It's a great dish to make for a group, served with a grain on the side.
Yield: 4 servings
1 tbsp olive oil
2 baby eggplant, halved lengthwise
3 cloves garlic, chopped
2 tbsp honey
2 tbsp soya sauce
2 tbsp olive oil
1 lb cremini mushrooms, roughly chopped
6 big swiss chard stalks, chopped
Salt and pepper
Preheat your oven to 350 degrees F.
1) In a small oven safe pan, heat 1 tbsp olive oil over high heat. When oil is hot, place baby eggplant face down in the pan to brown. When that side is brown, turn them over (skin side touching the pan now) and place in the oven to finish cooking for about 15 minutes.
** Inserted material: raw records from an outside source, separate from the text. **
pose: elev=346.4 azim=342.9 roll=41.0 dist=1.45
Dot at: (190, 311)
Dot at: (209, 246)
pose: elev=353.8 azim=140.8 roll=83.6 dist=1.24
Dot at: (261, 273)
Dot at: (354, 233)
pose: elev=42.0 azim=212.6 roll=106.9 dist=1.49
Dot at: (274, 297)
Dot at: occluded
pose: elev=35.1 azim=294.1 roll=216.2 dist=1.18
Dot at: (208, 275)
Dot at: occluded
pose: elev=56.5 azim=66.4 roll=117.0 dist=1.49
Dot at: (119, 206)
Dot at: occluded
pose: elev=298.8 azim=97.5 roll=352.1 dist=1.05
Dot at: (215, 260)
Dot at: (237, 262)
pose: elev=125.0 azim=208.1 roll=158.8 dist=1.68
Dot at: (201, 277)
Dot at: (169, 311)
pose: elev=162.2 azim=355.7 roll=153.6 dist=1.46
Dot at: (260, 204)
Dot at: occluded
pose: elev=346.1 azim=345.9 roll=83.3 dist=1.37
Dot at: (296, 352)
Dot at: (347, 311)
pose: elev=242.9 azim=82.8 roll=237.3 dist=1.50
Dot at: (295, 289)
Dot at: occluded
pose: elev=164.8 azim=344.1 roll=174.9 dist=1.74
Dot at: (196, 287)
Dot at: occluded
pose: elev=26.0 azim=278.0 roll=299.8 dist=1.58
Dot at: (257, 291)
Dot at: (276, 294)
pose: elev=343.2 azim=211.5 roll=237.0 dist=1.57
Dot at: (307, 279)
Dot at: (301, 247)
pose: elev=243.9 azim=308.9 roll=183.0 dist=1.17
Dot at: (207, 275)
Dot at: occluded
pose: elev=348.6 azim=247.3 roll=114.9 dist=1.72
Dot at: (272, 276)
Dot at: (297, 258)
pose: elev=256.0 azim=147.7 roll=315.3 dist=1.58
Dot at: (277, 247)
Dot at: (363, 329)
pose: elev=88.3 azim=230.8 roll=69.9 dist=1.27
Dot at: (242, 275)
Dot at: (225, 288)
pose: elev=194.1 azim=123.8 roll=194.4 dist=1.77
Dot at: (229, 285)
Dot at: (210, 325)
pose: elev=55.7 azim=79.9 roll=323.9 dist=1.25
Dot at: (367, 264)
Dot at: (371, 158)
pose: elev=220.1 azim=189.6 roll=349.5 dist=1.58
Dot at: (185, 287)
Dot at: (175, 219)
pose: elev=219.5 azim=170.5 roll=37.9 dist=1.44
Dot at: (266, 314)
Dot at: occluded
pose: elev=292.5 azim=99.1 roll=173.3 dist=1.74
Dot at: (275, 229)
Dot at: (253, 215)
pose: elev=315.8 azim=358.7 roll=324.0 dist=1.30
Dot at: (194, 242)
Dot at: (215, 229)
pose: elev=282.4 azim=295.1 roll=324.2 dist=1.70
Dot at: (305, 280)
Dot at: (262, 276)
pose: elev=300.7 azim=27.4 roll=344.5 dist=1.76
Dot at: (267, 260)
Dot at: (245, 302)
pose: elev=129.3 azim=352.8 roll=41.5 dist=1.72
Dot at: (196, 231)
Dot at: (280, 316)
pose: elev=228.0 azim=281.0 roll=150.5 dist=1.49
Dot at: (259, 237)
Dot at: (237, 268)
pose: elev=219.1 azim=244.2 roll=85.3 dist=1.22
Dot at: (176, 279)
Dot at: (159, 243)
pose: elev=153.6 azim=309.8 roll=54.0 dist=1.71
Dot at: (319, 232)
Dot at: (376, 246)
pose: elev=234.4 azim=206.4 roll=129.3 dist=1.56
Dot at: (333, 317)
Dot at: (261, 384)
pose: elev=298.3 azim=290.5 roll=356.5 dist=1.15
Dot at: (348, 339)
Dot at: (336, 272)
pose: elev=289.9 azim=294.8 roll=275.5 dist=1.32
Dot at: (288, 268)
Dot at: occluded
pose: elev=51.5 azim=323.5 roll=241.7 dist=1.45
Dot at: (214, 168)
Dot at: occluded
2) While eggplant is in the oven, whisk together the honey, soy sauce, and garlic. After eggplant has been in the oven for 10 minutes, remove from the oven and spread honey garlic mixture over each piece of eggplant and return to the oven to continue baking for another 5 minutes. Eggplant should be fully cooked through at this point and soft but still holding their shape.
3) In a pan, heat 2 tbsp olive oil. Add cremini mushrooms and saute for about 5 minutes to brown.
4) Add swiss chard and cook for another couple of minutes to soften. Season with salt and pepper.
5) Scoop mushroom and swiss chard mixture onto a plate and place eggplant halves on top.